┌──

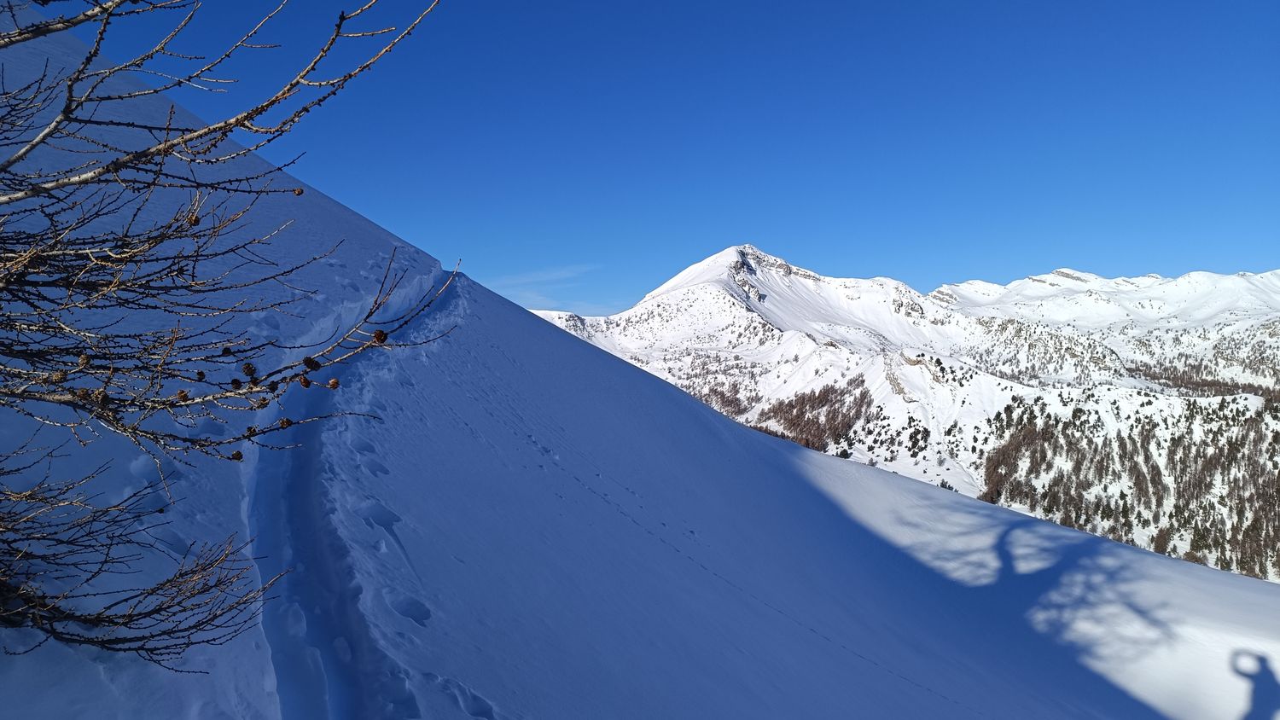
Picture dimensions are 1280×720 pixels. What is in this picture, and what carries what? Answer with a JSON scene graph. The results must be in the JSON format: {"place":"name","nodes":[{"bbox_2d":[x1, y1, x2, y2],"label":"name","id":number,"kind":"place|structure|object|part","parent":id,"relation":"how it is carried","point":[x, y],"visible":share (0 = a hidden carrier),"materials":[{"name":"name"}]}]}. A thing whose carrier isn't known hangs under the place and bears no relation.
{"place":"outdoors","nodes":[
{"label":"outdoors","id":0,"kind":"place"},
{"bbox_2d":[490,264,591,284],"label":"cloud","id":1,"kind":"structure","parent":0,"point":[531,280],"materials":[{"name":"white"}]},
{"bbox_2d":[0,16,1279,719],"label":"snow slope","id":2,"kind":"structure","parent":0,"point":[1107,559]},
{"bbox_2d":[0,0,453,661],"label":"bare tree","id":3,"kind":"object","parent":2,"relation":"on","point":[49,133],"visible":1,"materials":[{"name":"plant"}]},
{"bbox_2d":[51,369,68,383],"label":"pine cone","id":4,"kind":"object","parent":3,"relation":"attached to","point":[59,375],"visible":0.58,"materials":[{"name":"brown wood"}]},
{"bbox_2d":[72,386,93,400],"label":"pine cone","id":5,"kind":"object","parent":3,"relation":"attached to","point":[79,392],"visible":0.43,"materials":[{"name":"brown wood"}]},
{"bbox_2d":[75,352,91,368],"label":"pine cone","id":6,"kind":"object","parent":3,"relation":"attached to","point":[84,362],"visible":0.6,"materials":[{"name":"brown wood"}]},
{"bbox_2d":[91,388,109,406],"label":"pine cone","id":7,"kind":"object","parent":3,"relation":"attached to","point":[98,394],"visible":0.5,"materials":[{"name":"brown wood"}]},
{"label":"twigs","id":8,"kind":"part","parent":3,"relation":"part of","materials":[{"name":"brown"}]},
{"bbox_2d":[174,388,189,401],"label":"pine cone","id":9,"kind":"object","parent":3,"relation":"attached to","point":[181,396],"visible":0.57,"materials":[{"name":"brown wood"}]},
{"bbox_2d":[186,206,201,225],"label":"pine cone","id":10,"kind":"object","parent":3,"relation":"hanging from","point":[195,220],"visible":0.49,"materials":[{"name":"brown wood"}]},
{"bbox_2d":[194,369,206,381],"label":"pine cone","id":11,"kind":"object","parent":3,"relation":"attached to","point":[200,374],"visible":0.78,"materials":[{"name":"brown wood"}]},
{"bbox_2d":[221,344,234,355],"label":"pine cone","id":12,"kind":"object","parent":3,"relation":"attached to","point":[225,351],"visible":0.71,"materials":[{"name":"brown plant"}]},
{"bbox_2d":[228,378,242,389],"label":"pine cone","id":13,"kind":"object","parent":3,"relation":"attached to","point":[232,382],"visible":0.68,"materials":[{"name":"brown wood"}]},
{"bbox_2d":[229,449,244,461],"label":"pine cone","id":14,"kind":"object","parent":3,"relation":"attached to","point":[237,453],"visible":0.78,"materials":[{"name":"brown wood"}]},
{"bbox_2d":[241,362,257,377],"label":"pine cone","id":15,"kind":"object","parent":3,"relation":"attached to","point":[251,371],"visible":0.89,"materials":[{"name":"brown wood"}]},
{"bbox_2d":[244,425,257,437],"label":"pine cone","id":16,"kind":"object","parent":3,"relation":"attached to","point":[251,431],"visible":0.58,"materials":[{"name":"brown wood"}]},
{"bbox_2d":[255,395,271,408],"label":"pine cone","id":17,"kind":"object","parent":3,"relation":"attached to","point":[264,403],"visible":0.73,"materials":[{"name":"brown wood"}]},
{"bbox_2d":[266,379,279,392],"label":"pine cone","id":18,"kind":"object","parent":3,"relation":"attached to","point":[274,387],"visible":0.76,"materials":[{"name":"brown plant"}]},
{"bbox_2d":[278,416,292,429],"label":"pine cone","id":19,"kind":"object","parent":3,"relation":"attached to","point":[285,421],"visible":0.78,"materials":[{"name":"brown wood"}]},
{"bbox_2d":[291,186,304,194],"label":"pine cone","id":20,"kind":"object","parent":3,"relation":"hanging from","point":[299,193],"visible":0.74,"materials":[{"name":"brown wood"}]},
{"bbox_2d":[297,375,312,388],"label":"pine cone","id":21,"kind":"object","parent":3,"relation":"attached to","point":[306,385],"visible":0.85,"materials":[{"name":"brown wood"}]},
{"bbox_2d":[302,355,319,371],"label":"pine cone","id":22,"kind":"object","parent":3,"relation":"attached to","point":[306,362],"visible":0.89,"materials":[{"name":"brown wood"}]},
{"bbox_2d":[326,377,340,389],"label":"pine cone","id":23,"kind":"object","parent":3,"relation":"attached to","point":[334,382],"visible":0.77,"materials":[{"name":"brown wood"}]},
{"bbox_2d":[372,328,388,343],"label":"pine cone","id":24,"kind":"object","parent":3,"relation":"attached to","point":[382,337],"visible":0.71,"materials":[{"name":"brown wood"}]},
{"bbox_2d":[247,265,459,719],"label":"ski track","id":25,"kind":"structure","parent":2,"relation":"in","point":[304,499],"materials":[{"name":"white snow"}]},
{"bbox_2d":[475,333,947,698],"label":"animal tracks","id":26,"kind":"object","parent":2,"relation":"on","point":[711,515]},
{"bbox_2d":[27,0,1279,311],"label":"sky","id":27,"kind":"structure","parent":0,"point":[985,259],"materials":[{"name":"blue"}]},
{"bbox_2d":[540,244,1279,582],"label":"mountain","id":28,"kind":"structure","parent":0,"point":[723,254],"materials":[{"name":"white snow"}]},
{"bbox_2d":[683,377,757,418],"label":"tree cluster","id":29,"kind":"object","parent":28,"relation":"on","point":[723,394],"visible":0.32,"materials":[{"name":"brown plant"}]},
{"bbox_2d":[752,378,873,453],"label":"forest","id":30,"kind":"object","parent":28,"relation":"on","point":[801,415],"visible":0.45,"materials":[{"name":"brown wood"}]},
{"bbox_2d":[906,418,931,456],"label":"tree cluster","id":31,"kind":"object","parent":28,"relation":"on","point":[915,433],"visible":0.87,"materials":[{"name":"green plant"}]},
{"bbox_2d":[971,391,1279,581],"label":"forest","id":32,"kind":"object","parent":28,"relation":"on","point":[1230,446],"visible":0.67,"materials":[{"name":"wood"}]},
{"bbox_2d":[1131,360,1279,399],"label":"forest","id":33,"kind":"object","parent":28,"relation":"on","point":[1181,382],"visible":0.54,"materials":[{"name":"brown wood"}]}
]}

└──

Every entry, word for word, should be given again; the pictures are not part of the copy.

■ **Answer below**:
Picture dimensions are 1280×720 pixels. What is in this picture, and what carries what? Answer with a JSON scene graph. The results must be in the JSON format: {"place":"name","nodes":[{"bbox_2d":[x1, y1, x2, y2],"label":"name","id":number,"kind":"place|structure|object|part","parent":id,"relation":"how it is carried","point":[x, y],"visible":share (0 = a hidden carrier),"materials":[{"name":"name"}]}]}. A thing whose carrier isn't known hangs under the place and bears no relation.
{"place":"outdoors","nodes":[
{"label":"outdoors","id":0,"kind":"place"},
{"bbox_2d":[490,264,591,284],"label":"cloud","id":1,"kind":"structure","parent":0,"point":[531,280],"materials":[{"name":"white"}]},
{"bbox_2d":[0,16,1279,719],"label":"snow slope","id":2,"kind":"structure","parent":0,"point":[1107,559]},
{"bbox_2d":[0,0,453,661],"label":"bare tree","id":3,"kind":"object","parent":2,"relation":"on","point":[49,133],"visible":1,"materials":[{"name":"plant"}]},
{"bbox_2d":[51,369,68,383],"label":"pine cone","id":4,"kind":"object","parent":3,"relation":"attached to","point":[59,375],"visible":0.58,"materials":[{"name":"brown wood"}]},
{"bbox_2d":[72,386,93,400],"label":"pine cone","id":5,"kind":"object","parent":3,"relation":"attached to","point":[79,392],"visible":0.43,"materials":[{"name":"brown wood"}]},
{"bbox_2d":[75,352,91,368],"label":"pine cone","id":6,"kind":"object","parent":3,"relation":"attached to","point":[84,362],"visible":0.6,"materials":[{"name":"brown wood"}]},
{"bbox_2d":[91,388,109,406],"label":"pine cone","id":7,"kind":"object","parent":3,"relation":"attached to","point":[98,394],"visible":0.5,"materials":[{"name":"brown wood"}]},
{"label":"twigs","id":8,"kind":"part","parent":3,"relation":"part of","materials":[{"name":"brown"}]},
{"bbox_2d":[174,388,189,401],"label":"pine cone","id":9,"kind":"object","parent":3,"relation":"attached to","point":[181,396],"visible":0.57,"materials":[{"name":"brown wood"}]},
{"bbox_2d":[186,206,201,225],"label":"pine cone","id":10,"kind":"object","parent":3,"relation":"hanging from","point":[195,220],"visible":0.49,"materials":[{"name":"brown wood"}]},
{"bbox_2d":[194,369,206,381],"label":"pine cone","id":11,"kind":"object","parent":3,"relation":"attached to","point":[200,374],"visible":0.78,"materials":[{"name":"brown wood"}]},
{"bbox_2d":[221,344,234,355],"label":"pine cone","id":12,"kind":"object","parent":3,"relation":"attached to","point":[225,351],"visible":0.71,"materials":[{"name":"brown plant"}]},
{"bbox_2d":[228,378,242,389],"label":"pine cone","id":13,"kind":"object","parent":3,"relation":"attached to","point":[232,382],"visible":0.68,"materials":[{"name":"brown wood"}]},
{"bbox_2d":[229,449,244,461],"label":"pine cone","id":14,"kind":"object","parent":3,"relation":"attached to","point":[237,453],"visible":0.78,"materials":[{"name":"brown wood"}]},
{"bbox_2d":[241,362,257,377],"label":"pine cone","id":15,"kind":"object","parent":3,"relation":"attached to","point":[251,371],"visible":0.89,"materials":[{"name":"brown wood"}]},
{"bbox_2d":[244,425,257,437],"label":"pine cone","id":16,"kind":"object","parent":3,"relation":"attached to","point":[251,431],"visible":0.58,"materials":[{"name":"brown wood"}]},
{"bbox_2d":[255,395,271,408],"label":"pine cone","id":17,"kind":"object","parent":3,"relation":"attached to","point":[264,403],"visible":0.73,"materials":[{"name":"brown wood"}]},
{"bbox_2d":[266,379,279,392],"label":"pine cone","id":18,"kind":"object","parent":3,"relation":"attached to","point":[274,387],"visible":0.76,"materials":[{"name":"brown plant"}]},
{"bbox_2d":[278,416,292,429],"label":"pine cone","id":19,"kind":"object","parent":3,"relation":"attached to","point":[285,421],"visible":0.78,"materials":[{"name":"brown wood"}]},
{"bbox_2d":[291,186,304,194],"label":"pine cone","id":20,"kind":"object","parent":3,"relation":"hanging from","point":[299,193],"visible":0.74,"materials":[{"name":"brown wood"}]},
{"bbox_2d":[297,375,312,388],"label":"pine cone","id":21,"kind":"object","parent":3,"relation":"attached to","point":[306,385],"visible":0.85,"materials":[{"name":"brown wood"}]},
{"bbox_2d":[302,355,319,371],"label":"pine cone","id":22,"kind":"object","parent":3,"relation":"attached to","point":[306,362],"visible":0.89,"materials":[{"name":"brown wood"}]},
{"bbox_2d":[326,377,340,389],"label":"pine cone","id":23,"kind":"object","parent":3,"relation":"attached to","point":[334,382],"visible":0.77,"materials":[{"name":"brown wood"}]},
{"bbox_2d":[372,328,388,343],"label":"pine cone","id":24,"kind":"object","parent":3,"relation":"attached to","point":[382,337],"visible":0.71,"materials":[{"name":"brown wood"}]},
{"bbox_2d":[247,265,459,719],"label":"ski track","id":25,"kind":"structure","parent":2,"relation":"in","point":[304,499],"materials":[{"name":"white snow"}]},
{"bbox_2d":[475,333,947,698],"label":"animal tracks","id":26,"kind":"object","parent":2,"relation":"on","point":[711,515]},
{"bbox_2d":[27,0,1279,311],"label":"sky","id":27,"kind":"structure","parent":0,"point":[985,259],"materials":[{"name":"blue"}]},
{"bbox_2d":[540,244,1279,582],"label":"mountain","id":28,"kind":"structure","parent":0,"point":[723,254],"materials":[{"name":"white snow"}]},
{"bbox_2d":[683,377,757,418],"label":"tree cluster","id":29,"kind":"object","parent":28,"relation":"on","point":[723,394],"visible":0.32,"materials":[{"name":"brown plant"}]},
{"bbox_2d":[752,378,873,453],"label":"forest","id":30,"kind":"object","parent":28,"relation":"on","point":[801,415],"visible":0.45,"materials":[{"name":"brown wood"}]},
{"bbox_2d":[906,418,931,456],"label":"tree cluster","id":31,"kind":"object","parent":28,"relation":"on","point":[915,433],"visible":0.87,"materials":[{"name":"green plant"}]},
{"bbox_2d":[971,391,1279,581],"label":"forest","id":32,"kind":"object","parent":28,"relation":"on","point":[1230,446],"visible":0.67,"materials":[{"name":"wood"}]},
{"bbox_2d":[1131,360,1279,399],"label":"forest","id":33,"kind":"object","parent":28,"relation":"on","point":[1181,382],"visible":0.54,"materials":[{"name":"brown wood"}]}
]}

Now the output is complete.